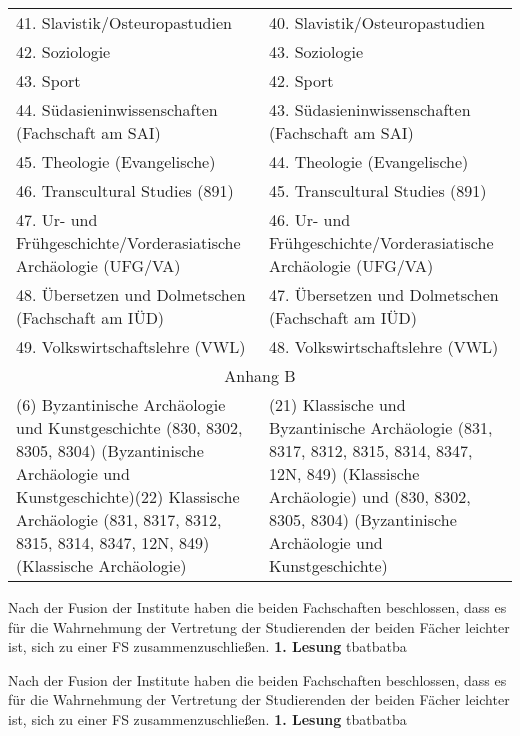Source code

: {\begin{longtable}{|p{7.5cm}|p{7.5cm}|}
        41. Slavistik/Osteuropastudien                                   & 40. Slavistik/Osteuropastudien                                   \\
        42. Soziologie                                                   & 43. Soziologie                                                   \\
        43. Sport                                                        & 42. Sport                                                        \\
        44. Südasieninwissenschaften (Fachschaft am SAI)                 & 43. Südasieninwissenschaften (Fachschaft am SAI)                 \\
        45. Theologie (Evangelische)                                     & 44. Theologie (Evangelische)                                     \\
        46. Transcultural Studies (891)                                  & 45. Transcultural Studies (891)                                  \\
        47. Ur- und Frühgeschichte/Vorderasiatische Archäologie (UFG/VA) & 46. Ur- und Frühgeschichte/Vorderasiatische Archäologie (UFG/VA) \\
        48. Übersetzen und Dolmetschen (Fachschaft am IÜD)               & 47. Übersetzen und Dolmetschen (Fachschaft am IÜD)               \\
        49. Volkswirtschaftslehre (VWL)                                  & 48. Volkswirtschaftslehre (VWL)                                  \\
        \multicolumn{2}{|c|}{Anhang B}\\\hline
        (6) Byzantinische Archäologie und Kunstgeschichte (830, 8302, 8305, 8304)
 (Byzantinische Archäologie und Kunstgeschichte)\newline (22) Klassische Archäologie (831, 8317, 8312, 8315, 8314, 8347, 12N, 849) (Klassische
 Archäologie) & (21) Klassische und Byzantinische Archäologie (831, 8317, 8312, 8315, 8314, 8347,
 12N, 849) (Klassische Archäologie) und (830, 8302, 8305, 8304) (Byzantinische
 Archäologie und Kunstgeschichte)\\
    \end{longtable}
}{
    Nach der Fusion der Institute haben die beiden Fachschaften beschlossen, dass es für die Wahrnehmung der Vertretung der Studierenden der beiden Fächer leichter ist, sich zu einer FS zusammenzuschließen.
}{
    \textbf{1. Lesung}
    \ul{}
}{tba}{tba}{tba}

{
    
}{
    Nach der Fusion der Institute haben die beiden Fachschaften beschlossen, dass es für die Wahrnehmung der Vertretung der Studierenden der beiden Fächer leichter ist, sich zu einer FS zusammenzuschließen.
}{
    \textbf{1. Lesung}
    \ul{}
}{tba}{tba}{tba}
====================
■ Exercise
From the material above, copy each line that includes the word "Archäologie".

■ Response
        47. Ur- und Frühgeschichte/Vorderasiatische Archäologie (UFG/VA) & 46. Ur- und Frühgeschichte/Vorderasiatische Archäologie (UFG/VA) \\
        (6) Byzantinische Archäologie und Kunstgeschichte (830, 8302, 8305, 8304)
 (Byzantinische Archäologie und Kunstgeschichte)\newline (22) Klassische Archäologie (831, 8317, 8312, 8315, 8314, 8347, 12N, 849) (Klassische
 Archäologie) & (21) Klassische und Byzantinische Archäologie (831, 8317, 8312, 8315, 8314, 8347,
 12N, 849) (Klassische Archäologie) und (830, 8302, 8305, 8304) (Byzantinische
 Archäologie und Kunstgeschichte)\\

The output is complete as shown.